[What needs to be done]: Output must match the data below exactly from its first line through the line that contains "left elbow: (389, 237)", with no other line.
════════════════
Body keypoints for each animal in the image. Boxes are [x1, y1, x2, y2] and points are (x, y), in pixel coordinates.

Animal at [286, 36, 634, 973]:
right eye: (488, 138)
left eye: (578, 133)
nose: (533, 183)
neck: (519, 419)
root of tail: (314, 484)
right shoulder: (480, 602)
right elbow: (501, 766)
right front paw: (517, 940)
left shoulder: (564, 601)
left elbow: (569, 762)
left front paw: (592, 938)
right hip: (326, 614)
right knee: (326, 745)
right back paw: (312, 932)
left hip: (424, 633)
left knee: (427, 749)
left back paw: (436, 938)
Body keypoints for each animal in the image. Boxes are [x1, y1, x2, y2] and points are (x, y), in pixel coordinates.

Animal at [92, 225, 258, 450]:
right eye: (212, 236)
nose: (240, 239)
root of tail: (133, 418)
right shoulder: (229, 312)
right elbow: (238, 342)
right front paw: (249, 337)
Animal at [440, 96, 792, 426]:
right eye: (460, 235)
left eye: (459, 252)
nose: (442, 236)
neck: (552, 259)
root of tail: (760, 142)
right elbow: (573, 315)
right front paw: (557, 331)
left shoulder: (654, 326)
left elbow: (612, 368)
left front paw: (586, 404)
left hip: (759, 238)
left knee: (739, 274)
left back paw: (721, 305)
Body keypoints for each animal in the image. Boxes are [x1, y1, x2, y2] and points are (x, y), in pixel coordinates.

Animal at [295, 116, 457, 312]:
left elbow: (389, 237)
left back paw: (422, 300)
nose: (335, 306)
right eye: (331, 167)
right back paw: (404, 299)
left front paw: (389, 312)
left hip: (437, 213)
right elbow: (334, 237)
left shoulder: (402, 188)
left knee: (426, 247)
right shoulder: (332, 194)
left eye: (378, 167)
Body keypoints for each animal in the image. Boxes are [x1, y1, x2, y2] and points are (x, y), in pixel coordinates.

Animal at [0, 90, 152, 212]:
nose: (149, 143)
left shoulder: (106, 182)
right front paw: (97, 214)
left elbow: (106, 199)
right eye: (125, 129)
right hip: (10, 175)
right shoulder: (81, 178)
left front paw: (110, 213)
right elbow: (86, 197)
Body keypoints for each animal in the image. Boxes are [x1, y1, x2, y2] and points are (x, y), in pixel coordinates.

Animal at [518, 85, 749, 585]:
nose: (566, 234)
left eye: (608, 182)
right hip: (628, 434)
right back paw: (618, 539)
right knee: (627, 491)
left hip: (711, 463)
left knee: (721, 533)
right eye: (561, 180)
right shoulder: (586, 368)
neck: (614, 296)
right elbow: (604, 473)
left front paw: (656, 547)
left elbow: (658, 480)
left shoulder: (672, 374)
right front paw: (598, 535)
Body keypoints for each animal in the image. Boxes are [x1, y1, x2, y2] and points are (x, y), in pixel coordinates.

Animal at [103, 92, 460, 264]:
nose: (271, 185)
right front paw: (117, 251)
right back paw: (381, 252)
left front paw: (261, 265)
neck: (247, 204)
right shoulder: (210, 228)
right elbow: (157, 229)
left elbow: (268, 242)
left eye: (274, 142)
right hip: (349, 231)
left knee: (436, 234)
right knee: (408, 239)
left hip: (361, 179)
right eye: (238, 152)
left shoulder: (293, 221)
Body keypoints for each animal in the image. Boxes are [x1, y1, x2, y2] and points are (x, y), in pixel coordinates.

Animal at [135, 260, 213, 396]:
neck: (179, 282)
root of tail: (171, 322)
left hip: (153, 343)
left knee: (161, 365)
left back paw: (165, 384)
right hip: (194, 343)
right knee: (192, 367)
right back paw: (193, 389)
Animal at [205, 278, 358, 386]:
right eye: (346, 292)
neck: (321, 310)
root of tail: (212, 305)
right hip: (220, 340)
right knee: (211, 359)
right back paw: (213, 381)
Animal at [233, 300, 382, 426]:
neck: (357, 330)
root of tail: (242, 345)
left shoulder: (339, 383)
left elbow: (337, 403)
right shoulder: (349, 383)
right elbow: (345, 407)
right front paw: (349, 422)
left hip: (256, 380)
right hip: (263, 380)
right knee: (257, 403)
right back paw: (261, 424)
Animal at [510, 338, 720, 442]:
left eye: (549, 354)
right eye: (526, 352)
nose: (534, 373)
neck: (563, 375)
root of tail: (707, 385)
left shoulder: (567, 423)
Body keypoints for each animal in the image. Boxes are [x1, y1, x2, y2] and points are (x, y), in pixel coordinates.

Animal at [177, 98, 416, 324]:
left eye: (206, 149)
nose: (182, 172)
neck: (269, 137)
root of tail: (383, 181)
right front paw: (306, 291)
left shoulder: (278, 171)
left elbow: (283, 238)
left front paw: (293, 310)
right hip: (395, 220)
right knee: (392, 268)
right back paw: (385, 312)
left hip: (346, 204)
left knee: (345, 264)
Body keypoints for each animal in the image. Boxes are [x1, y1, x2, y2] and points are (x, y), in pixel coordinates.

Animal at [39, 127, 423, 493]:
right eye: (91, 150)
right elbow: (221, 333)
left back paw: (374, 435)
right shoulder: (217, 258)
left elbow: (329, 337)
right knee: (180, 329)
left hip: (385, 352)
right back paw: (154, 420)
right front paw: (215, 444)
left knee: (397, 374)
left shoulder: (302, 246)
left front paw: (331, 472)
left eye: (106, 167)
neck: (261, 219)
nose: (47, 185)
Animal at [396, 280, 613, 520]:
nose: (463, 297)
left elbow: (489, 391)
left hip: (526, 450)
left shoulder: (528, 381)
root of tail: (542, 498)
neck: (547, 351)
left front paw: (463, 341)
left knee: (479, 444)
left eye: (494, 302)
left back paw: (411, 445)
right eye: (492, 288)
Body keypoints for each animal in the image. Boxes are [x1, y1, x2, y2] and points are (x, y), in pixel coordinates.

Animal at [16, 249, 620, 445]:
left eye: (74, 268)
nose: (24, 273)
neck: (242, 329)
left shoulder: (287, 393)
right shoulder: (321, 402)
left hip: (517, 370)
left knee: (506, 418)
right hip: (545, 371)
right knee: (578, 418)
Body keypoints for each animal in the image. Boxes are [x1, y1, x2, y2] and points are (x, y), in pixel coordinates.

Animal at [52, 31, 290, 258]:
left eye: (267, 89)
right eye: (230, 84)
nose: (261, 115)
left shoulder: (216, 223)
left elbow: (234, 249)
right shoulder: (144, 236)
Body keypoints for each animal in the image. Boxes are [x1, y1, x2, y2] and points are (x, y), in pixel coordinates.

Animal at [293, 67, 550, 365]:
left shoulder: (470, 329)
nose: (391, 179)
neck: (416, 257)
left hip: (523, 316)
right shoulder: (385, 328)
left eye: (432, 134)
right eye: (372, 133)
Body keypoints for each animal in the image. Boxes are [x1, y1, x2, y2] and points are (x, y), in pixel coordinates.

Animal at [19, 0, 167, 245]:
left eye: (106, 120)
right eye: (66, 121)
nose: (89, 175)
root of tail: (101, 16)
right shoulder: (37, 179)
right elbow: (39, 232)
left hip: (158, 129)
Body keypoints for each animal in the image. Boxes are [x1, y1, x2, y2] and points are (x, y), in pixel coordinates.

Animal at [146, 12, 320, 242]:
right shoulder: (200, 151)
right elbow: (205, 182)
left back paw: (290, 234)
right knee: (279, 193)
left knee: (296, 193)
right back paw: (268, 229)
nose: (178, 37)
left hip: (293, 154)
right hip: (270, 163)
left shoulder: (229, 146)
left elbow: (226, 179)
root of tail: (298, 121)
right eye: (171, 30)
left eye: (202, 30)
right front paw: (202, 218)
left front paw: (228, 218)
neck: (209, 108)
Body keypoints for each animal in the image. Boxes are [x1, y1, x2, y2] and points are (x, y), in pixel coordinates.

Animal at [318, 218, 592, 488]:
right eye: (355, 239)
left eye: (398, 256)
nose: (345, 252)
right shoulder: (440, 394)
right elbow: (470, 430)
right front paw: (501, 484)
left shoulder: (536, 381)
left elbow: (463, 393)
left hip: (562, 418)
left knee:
════════════════
[Task result]:
Body keypoints for each animal in the image. Boxes are [x1, y1, x2, y2] and points are (x, y), in pixel coordinates.

Animal at [286, 36, 634, 973]:
right eye: (488, 138)
left eye: (578, 133)
nose: (533, 183)
neck: (519, 419)
root of tail: (314, 484)
right shoulder: (480, 602)
right elbow: (501, 766)
right front paw: (517, 940)
left shoulder: (564, 601)
left elbow: (569, 762)
left front paw: (592, 938)
right hip: (326, 614)
right knee: (326, 745)
right back paw: (312, 932)
left hip: (424, 633)
left knee: (427, 749)
left back paw: (436, 938)
Body keypoints for each animal in the image. Boxes are [x1, y1, x2, y2] and points are (x, y), in pixel coordinates.

Animal at [92, 225, 258, 450]:
right eye: (212, 236)
nose: (240, 239)
root of tail: (133, 418)
right shoulder: (229, 312)
right elbow: (238, 342)
right front paw: (249, 337)
Animal at [440, 96, 792, 426]:
right eye: (460, 235)
left eye: (459, 252)
nose: (442, 236)
neck: (552, 259)
root of tail: (760, 142)
right elbow: (573, 315)
right front paw: (557, 331)
left shoulder: (654, 326)
left elbow: (612, 368)
left front paw: (586, 404)
left hip: (759, 238)
left knee: (739, 274)
left back paw: (721, 305)
Body keypoints for each animal in the image. Boxes are [x1, y1, x2, y2] and points are (x, y), in pixel coordinates.

Animal at [295, 116, 457, 312]:
left elbow: (389, 237)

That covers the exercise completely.